Sunday afternoon I jumped on a Google hangout call with Suni and Philippa. These days, as I go through several life-changes, they feel like friends and co-conspirators. I took their well wishes and support and carried it with me all week long. I had to hang up after a few hours but I could have talked all evening long.
I headed to Brooklyn to have dinner with Alistair's family (the same group that I spent Thanksgiving with). It was lovely to end the weekend this way. On Monday, the holidays were officially over. School children returned to school and their parents returned to their early morning commutes. The trains were crowded again.
On Tuesday Alistair suggested we meet up for a drink after work. I took the 1 train to West Village and alighted on Christopher Street. The pace on the street was quick, the middle of rush hour. I stepped lively toward Sixth Avenue and looked up at a familiar face. A guy I used to date, a consistently well-dressed man who had a hazelnut Vizsla. I looked down at the sidewalk, and he looked straight ahead. I felt my heart racing nervously.
I slipped into Goods for the Study. I love paper and pen stores. In Paris I spent almost an hour at Delphonics, my favorite Japanese paper store. I had decided earlier on Tuesday that a trip to the paper store would a treat. As a child I wrote voraciously and as an adult stacks of notebooks fill the living room. A paper store makes me connect to my core self in a nostalgic way. I circled the floor taking note of the paper stock; running my hand on the leather covers. I bought a spiral black notebook made in Japan.
I walked from there to Corkbuzz, a little wine bar and restaurant Alistair took me to on New Years Day. It's so relaxed and quiet and the staff is nice. We ordered a flight of wine and whipped ricotta.
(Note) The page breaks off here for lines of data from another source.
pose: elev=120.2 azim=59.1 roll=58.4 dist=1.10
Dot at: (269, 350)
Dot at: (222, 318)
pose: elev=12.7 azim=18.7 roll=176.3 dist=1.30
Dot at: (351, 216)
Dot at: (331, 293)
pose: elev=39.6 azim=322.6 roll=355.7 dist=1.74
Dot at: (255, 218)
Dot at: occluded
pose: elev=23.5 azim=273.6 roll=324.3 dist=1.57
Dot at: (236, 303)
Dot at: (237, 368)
I felt less stressed in an instant.
Alistair and I decided we'd do something cultural on Friday night. I picked the Museum of Modern Art (MOMA) and dinner at a place I'd never heard of before: Shalel Lounge.
The MOMA will forever remind me of my first years in New York. (There was that one time I circulated the galleries alone for hours with a squished fly on my face. A guard came up to me, "Are you OK?" he asked. It wasn't till I looked in the mirror of a bathroom that I realized it was there.) Friday nights at the MOMA are free, so Alistair and I expected a crowd. The line for coat check reminded me of a JFK airport security line. The Charles White exhibit, which we actually didn't know was on, was worse. I felt like I was always fighting just to get a view of something, only to finally get my view blocked by someone else.
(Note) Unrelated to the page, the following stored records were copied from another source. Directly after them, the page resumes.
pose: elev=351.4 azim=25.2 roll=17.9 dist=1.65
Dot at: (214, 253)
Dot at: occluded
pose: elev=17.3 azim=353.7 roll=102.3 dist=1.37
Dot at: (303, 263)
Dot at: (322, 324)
We decided to take the B train uptown to dinner. We raced to catch the arriving train. I put my metro card in the wrong pocket, and when I reached into my pocket to get my phone the Metrocard flew onto the tracks. It was annual Metrocard, one that refilled without me doing a thing. I sighed and looked down at it from afar.
"Should we call someone?" Alistair asked as the train barreled into the station.
I could have called a station attendant to pick up the card. I could have waited for another train. I just shrugged and told him to forget it. We got on the train and headed uptown. The card was the least important thing on my mind. The camel's back was carrying a full load.
In the west 70s Alistair and I descended a nondescript set of stairs into Shalel Lounge, a Moroccan restaurant. I pointed to the rose petals on the stairs and told Alistair that it was considered "extremely romantic" restaurants in the city. We had Negroni's at the lounge and then our waitress pointed to our table down a narrow hall.
"It's that table all the way back there," she said. Alistair and I exchanged a glance. The table was the only one at the end of a brick hall. It was like having our own little restaurant.
"This is truly candlelit dinner," exclaimed Alistair.
There was a table around the corner, and though we were far we could hear their conversation. Four women in their 50s, swingers, discussing their escapades. Alistair and I exchanged wide-eyed glances while we dug into our tagines.
Alistair and I spoke wistfully about our wish to go to Morocco. Even if our talks were about far-away possibilities, it just felt nice to imagine myself anywhere with Alistair.